经脉被怪异手法制住,肩井穴变易,不但双手活动困难。连呼吸也发生阻碍,所以行功聚气力不从心,勉强行功就出现呼吸困难症候。

“先不必管我,你快去助柳兄。”月华仙子催促她去助柳思,“我看先擒住东方小泼妇,逼她解我的禁制。”

“他不需我相助.巡缉营的高手并没有来。糟!仰止山庄的人急于逃走,现在怎能追得上?”

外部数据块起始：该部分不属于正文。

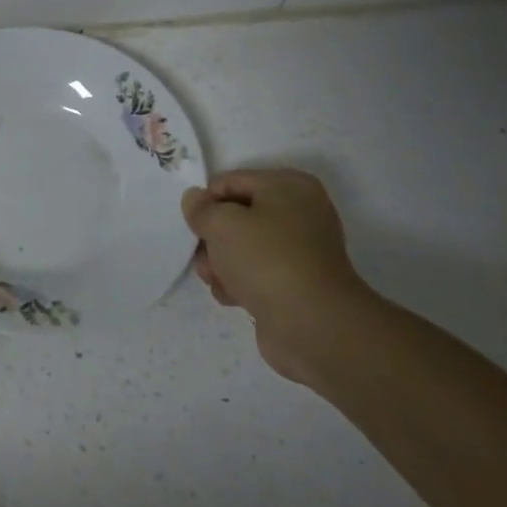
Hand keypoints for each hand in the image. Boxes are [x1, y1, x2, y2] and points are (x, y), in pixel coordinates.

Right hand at [182, 168, 375, 387]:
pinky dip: (240, 283)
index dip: (206, 202)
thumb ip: (201, 208)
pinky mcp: (296, 284)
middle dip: (213, 238)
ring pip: (243, 248)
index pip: (231, 182)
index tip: (193, 226)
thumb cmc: (266, 259)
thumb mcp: (222, 223)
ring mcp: (300, 251)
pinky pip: (256, 274)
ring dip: (221, 263)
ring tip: (216, 281)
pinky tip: (232, 297)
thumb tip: (194, 199)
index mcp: (289, 186)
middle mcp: (299, 213)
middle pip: (237, 216)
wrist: (313, 325)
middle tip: (202, 257)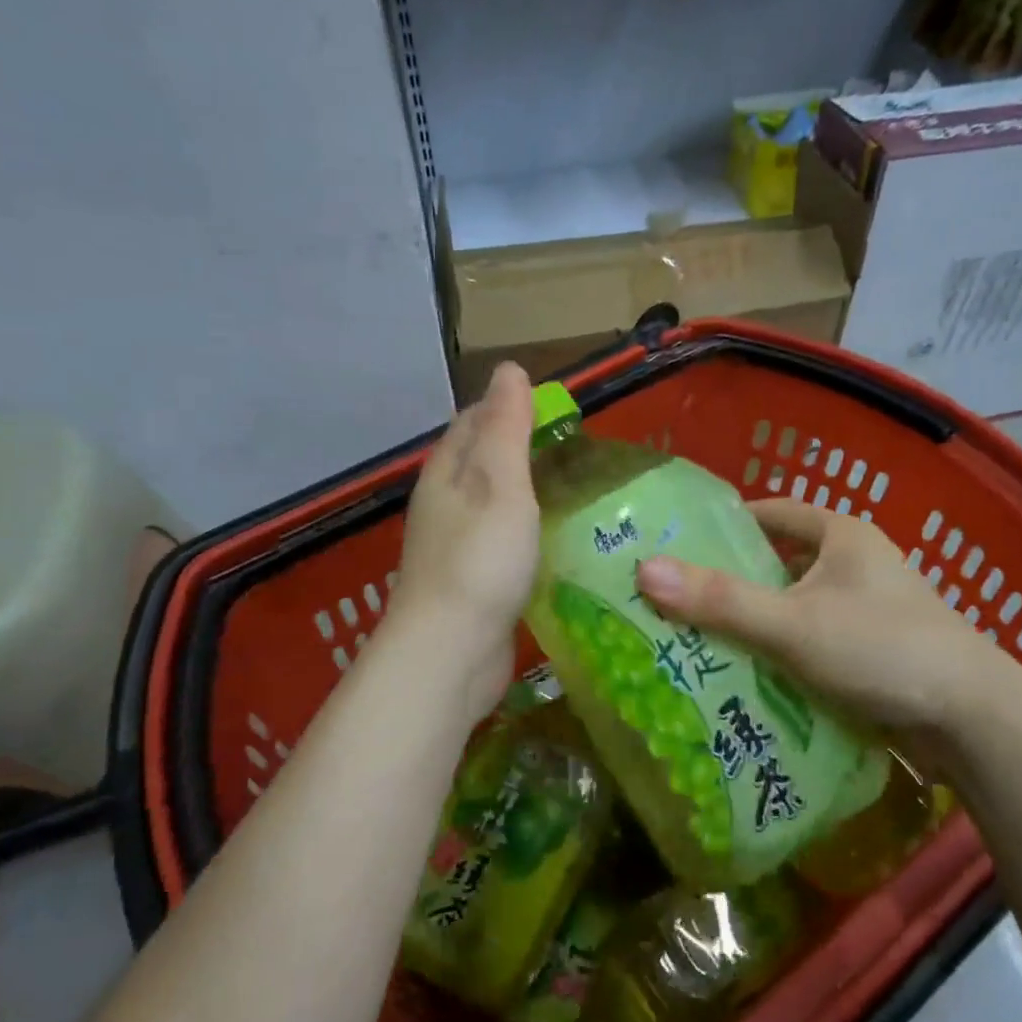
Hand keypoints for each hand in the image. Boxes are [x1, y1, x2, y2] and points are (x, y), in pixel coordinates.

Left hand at [388, 362, 539, 721]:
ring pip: (492, 503)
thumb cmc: (480, 561)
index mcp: (446, 472)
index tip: (558, 410)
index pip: (474, 421)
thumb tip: (509, 369)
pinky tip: (555, 540)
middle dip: (521, 449)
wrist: (451, 653)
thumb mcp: (500, 484)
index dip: (511, 407)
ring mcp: (455, 546)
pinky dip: (526, 531)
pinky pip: (501, 541)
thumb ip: (507, 428)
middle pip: (481, 462)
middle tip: (577, 451)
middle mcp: (444, 504)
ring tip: (575, 490)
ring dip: (526, 492)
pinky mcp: (472, 582)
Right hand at [635, 498, 1021, 741]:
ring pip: (796, 607)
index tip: (684, 544)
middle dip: (734, 582)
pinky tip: (750, 676)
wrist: (972, 720)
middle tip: (680, 600)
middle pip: (781, 563)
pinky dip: (783, 653)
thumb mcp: (792, 623)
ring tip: (702, 640)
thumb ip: (721, 600)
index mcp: (842, 537)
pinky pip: (812, 641)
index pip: (774, 513)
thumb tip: (645, 571)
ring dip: (757, 622)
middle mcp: (857, 564)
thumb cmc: (881, 650)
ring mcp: (868, 610)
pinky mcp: (873, 651)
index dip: (729, 524)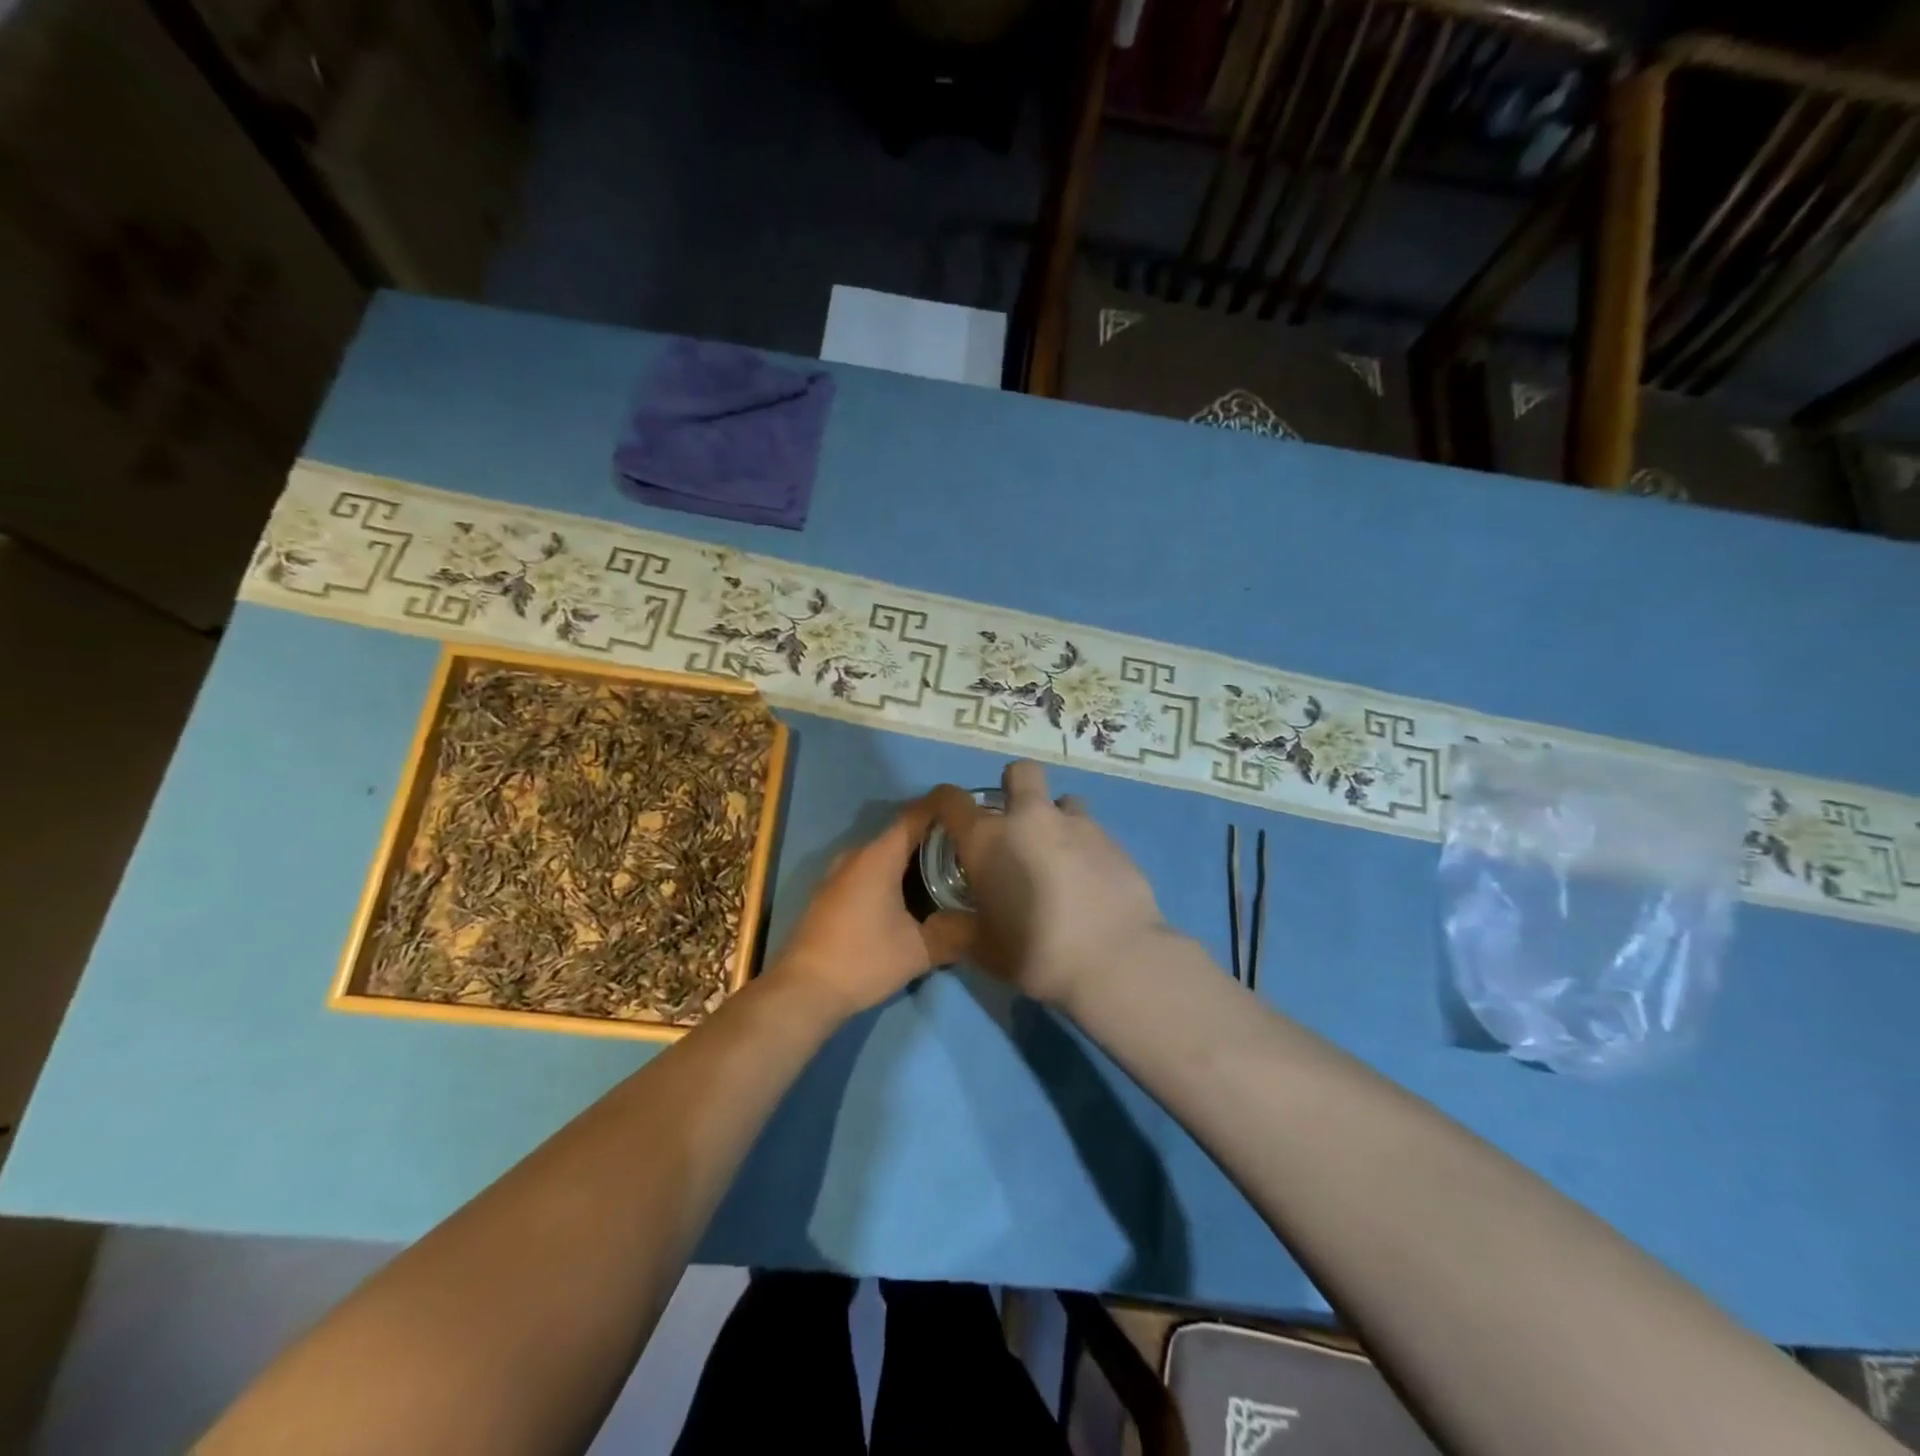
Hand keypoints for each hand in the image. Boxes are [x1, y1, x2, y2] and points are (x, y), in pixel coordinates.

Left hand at [767, 795, 973, 1018]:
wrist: (803, 990)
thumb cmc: (863, 960)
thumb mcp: (919, 951)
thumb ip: (957, 934)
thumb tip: (986, 924)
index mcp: (879, 856)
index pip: (916, 815)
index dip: (944, 808)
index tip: (972, 811)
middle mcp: (856, 855)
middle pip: (901, 833)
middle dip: (934, 837)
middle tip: (967, 849)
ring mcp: (838, 874)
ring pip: (884, 854)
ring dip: (912, 858)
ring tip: (947, 872)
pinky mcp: (830, 893)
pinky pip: (869, 870)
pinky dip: (893, 874)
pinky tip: (912, 896)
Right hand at [930, 762, 1170, 1010]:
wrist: (1115, 961)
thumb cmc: (1036, 954)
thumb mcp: (983, 950)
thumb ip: (957, 930)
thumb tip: (941, 923)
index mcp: (988, 840)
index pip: (951, 800)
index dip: (943, 803)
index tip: (948, 819)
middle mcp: (1030, 819)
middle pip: (1020, 773)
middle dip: (1014, 787)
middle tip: (1014, 824)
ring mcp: (1078, 825)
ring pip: (1063, 801)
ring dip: (1056, 819)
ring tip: (1058, 857)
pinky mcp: (1114, 841)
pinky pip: (1092, 832)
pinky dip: (1085, 848)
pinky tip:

潇湘龙女十分焦急:“我不能把你丢下,柳兄责成我相机救人,他负责诱敌阻敌,大开杀戒。”

“谭姐……”

“你不要催我。”潇湘龙女心中焦躁,“我还不想保护你的安全呢!你死了最好。”

“什么?你……”月华仙子一征。

“最好把你弄死,乘机报你计算我卖我的仇恨。”潇湘龙女愤然说:“而且……而且……”

“而且什么?”

“柳兄就不必为你操心了。”

“我明白了。”月华仙子坐下噗嗤一笑。

“你笑什么?”潇湘龙女不悦地跳脚。

“你喜欢他,是吗?”

“你……”潇湘龙女突然脸上一热。

“你想除去竞争者。”

“你闭嘴!”潇湘龙女又跳脚。

“你不适合他,谭姐。”月华仙子诚恳地说:“你太纯、太嫩,没有野心机心,他却是一个骠悍不羁,不拘世俗的江湖怪杰,你会是他的累赘,他不能像捧孔雀一样,把你捧在掌心永远呵护。”

“我能配合他。”潇湘龙女悻悻地说。

“那是不够的,谭姐。”月华仙子苦笑,“搏杀拼命,毕竟在我们一生中,发生的次数并不多,这种契合的基础并不稳固。平时的性格、志趣……”

“别说了。”潇湘龙女不胜烦恼。

“怎么啦!”

“我知道,我和他是活在不同世间的人。”潇湘龙女叹了一口气,“他那种横刀傲啸天苍的形象,我看了就心中害伯。他对付白妖狐的激烈手段,我心里直发抖。”

“有面对恶魔的感觉?”

“是的,我觉得我好软弱。那晚在石头山,你敢毫不迟疑地脱衣扑出去,我……”

“我知道你很害怕。”

“我好佩服你,霍姐。”潇湘龙女突然蹲下,抱住了月华仙子,“我知道,你才是适合他的人,至于你敢住进五福客栈那种地方,敢和临淮的鸨婆活阎婆打交道,我哪敢?我不适合同他在江湖闯荡。霍姐,如果我这次留得命在,你途经洞庭,别忘了和他去看我。”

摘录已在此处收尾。